» POLECENIE
Przekształć tekst z całego poniższego materiału w listę numerowaną, pomijając puste wiersze. Proszę nie umieszczać obrazów w odpowiedzi.

» ZAWARTOŚĆ ZBIORU DANYCH
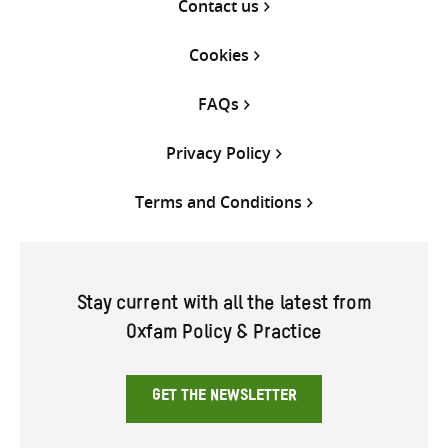
Contact us
Cookies
FAQs
Privacy Policy
Terms and Conditions
Stay current with all the latest from
Oxfam Policy & Practice
GET THE NEWSLETTER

» ROZWIĄZANIE ZADANIA
1. Contact us
2. Cookies
3. FAQs
4. Privacy Policy
5. Terms and Conditions
6. Stay current with all the latest from
7. Oxfam Policy & Practice
8. GET THE NEWSLETTER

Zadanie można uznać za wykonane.